_Your goal:_
Copy out the material in full. Leave every line as it is.

_Provided records:_

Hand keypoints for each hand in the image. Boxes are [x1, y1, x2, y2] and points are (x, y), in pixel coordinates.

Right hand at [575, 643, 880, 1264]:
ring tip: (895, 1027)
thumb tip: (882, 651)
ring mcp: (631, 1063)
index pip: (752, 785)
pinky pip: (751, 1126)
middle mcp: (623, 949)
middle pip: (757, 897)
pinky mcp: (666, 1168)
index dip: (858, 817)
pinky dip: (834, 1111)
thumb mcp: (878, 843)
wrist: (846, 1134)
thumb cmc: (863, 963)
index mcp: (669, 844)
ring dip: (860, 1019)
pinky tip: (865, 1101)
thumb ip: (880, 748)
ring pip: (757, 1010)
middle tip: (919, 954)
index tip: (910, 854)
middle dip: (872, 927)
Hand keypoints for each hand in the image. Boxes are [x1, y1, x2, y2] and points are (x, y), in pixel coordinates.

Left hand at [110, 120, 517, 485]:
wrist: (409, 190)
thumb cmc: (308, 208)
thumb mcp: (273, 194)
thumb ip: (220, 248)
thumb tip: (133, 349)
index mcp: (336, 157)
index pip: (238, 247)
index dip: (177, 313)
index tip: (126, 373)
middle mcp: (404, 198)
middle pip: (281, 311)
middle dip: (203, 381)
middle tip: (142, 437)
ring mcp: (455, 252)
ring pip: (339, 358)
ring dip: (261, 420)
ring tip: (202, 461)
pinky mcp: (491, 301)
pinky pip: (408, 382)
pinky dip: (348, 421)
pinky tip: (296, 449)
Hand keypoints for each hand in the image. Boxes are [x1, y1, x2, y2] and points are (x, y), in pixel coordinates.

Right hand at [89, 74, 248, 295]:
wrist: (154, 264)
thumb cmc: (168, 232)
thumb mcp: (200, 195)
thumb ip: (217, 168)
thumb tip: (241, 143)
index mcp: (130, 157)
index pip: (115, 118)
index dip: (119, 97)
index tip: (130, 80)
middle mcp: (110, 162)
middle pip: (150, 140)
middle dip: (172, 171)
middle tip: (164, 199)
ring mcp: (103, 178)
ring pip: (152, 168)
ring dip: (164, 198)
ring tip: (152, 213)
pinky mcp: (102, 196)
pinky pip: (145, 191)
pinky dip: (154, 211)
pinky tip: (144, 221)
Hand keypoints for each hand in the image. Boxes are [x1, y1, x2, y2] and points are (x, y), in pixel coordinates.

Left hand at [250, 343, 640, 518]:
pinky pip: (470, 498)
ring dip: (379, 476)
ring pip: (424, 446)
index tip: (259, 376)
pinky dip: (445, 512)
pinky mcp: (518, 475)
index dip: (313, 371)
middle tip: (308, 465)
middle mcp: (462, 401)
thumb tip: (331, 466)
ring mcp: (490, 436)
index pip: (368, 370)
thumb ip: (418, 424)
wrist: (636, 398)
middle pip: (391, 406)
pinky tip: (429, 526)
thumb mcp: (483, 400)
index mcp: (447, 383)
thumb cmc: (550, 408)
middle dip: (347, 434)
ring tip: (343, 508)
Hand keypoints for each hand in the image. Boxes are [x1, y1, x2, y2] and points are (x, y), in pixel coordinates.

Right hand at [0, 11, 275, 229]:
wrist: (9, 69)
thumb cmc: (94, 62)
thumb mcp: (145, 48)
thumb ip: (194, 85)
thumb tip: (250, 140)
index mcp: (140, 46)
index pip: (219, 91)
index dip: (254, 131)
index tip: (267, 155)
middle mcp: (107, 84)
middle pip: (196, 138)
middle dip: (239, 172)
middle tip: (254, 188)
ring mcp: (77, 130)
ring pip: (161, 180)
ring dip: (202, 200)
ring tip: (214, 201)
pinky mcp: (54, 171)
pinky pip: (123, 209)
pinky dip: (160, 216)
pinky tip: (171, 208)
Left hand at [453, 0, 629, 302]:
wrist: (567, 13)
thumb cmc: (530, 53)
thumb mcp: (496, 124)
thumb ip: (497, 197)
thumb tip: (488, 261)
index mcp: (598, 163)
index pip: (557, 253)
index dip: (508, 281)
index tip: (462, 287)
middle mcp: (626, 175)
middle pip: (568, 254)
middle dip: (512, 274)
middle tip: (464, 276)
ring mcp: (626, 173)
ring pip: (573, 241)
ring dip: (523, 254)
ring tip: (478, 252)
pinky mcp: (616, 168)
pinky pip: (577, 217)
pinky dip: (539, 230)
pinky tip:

_Exercise response:_
Hand keypoints for each hand in the image. Boxes are [x1, y1, x2, y2] and points are (x, y), in pixel coordinates.

Right hand at [575, 643, 880, 1264]:
ring tip: (895, 1027)
thumb tip: (882, 651)
ring mcp: (631, 1063)
index pip: (752, 785)
pinky pip: (751, 1126)
middle mcp: (623, 949)
middle pip: (757, 897)
pinky mcp: (666, 1168)
index dip: (858, 817)
pinky dip: (834, 1111)
thumb mcp: (878, 843)
wrist: (846, 1134)
thumb cmc: (863, 963)
index mcp: (669, 844)
ring dip: (860, 1019)
pinky tip: (865, 1101)
thumb ip: (880, 748)
ring pip: (757, 1010)
middle tip: (919, 954)
index tip: (910, 854)
middle dip: (872, 927)
Hand keypoints for each hand in the image. Boxes are [x1, y1, x2, y2] and points are (x, y), in pixel coordinates.

Left hand at [110, 120, 517, 485]:
wrist: (409, 190)
thumb cmc: (308, 208)
thumb mcp: (273, 194)
thumb ip: (220, 248)
thumb tip: (133, 349)
index mcp: (336, 157)
index pip: (238, 247)
index dip: (177, 313)
index tip: (126, 373)
middle mcp: (404, 198)
middle pip: (281, 311)
middle dip: (203, 381)
middle tip: (142, 437)
ring mcp: (455, 252)
ring pip: (339, 358)
ring dip: (261, 420)
ring tip: (202, 461)
pinky mcp: (491, 301)
pinky pip: (408, 382)
pinky dip: (348, 421)
pinky tip: (296, 449)
Hand keypoints for each hand in the image. Boxes are [x1, y1, x2, y2] and points are (x, y), in pixel coordinates.

Right hand at [89, 74, 248, 295]:
wrist: (154, 264)
thumb cmc: (168, 232)
thumb mcp: (200, 195)
thumb ip: (217, 168)
thumb tip: (241, 143)
index mcp: (130, 157)
index pip: (115, 118)
index dip: (119, 97)
index tip: (130, 80)
middle mcp: (110, 162)
middle pip: (150, 140)
middle dip: (172, 171)
middle tip: (164, 199)
ring mcp: (103, 178)
ring pip: (152, 168)
ring dip: (164, 198)
ring tip: (152, 213)
pinky mcp: (102, 196)
pinky pip: (145, 191)
pinky dip: (154, 211)
pinky tip: (144, 221)
Hand keypoints for each hand in the image. Boxes are [x1, y1, x2, y2] and points are (x, y), in pixel coordinates.

Left hand at [250, 343, 640, 518]:
pinky pip: (470, 498)
ring dip: (379, 476)
ring pip: (424, 446)
index tip: (259, 376)
pinky dip: (445, 512)
pinky mcp: (518, 475)
index dip: (313, 371)
middle tip: (308, 465)
middle mcp: (462, 401)
thumb tip: (331, 466)
ring mcp: (490, 436)
index pip: (368, 370)
thumb ip: (418, 424)
wrist: (636, 398)
middle pip: (391, 406)
pinky tip: (429, 526)
thumb mcp: (483, 400)
index mcp: (447, 383)
thumb cmc: (550, 408)
middle dip: (347, 434)
ring tip: (343, 508)
Hand keypoints for each hand in the image. Boxes are [x1, y1, x2, y2] and points are (x, y), in pixel coordinates.

Right hand at [0, 11, 275, 229]:
wrist: (9, 69)
thumb cmc: (94, 62)
thumb mcp: (145, 48)
thumb ip: (194, 85)
thumb tip: (250, 140)
index mcp: (140, 46)
index pip: (219, 91)
index dip: (254, 131)
index tip: (267, 155)
middle mcp: (107, 84)
middle pip: (196, 138)
middle dip: (239, 172)
middle tip: (254, 188)
ring mcp: (77, 130)
ring pip: (161, 180)
ring dip: (202, 200)
ring tip: (214, 201)
pinky mcp: (54, 171)
pinky pip: (123, 209)
pinky dip: (160, 216)
pinky tip: (171, 208)
Left hand at [453, 0, 629, 302]:
wrist: (567, 13)
thumb cmc: (530, 53)
thumb mcp: (496, 124)
thumb ip: (497, 197)
thumb tip: (488, 261)
index mcp: (598, 163)
index pip: (557, 253)
index dip: (508, 281)
index tip: (462, 287)
middle mcp: (626, 175)
middle pip: (568, 254)
middle dip: (512, 274)
middle tip: (464, 276)
ring mcp: (626, 173)
ring pip: (573, 241)
ring dip: (523, 254)
ring tip: (478, 252)
pinky mcp: (616, 168)
pinky pip: (577, 217)
pinky dip: (539, 230)
pinky tip:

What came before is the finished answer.